Hezbollah and Hamas seem to have decided that the value of subterranean capabilities remains high enough to justify continued improvement and expansion. The first terror tunnels, in the Gaza Strip, were dug manually. Today, Hezbollah and Hamas have the technology to make tunneling easier, faster, and quieter. It is even possible for them to control the acoustic signature of digging operations and hide working entrances and construction material from overhead surveillance. The discovery during Operation Northern Shield of a tunnel at an unprecedented depth of 55 meters (180 feet) attests not only to Hezbollah’s advances in underground construction, but also its incentive to tunnel ever deeper.

In short, despite the success of Operation Northern Shield, the threat from subterranean networks is likely to continue in the foreseeable future. The continued use, evolution and proliferation of subterranean networks requires concerted investment in the most effective methods to counter and stay ahead of these threats. For armed forces likely to confront hybrid adversaries, adapting to underground combat should be seen as a strategic and operational imperative on par with with developing suitable weapons for warfare in other domains such as land, air, sea and cyber.

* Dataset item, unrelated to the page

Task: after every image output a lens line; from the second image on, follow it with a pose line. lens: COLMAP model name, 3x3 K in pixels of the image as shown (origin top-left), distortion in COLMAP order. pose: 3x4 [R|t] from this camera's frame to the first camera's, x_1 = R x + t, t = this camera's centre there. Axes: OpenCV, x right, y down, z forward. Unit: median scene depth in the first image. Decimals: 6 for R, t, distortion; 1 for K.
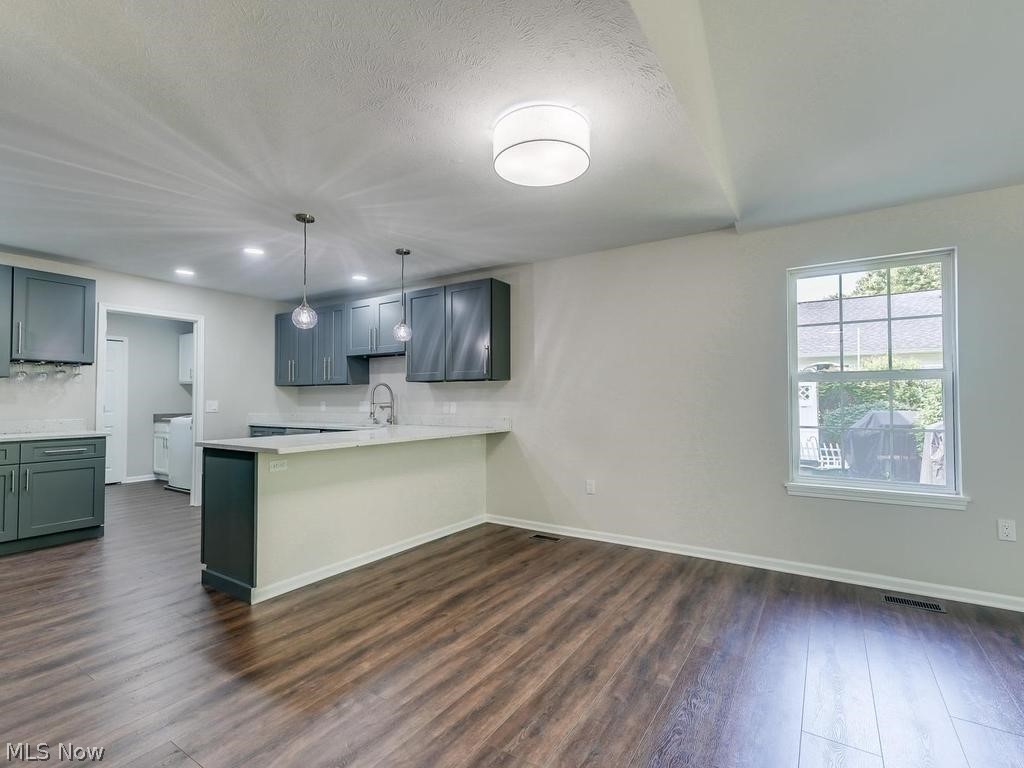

As it has in these other domains, Israel's knowledge and experience in this field should serve as a font of cooperation with its allies to offset the underground capabilities of terrorist organizations, both in wartime and in between the wars. 

 IDF MG (ret.) Yaacov Ayish is former Israeli Defense and Armed Forces Attaché to the United States. He is also Senior Director of Israeli Affairs in Israel at the Jewish Institute for National Security of America (JINSA) and a Distinguished Fellow with JINSA’s Gemunder Center for Defense and Strategy. The view expressed are the author's own.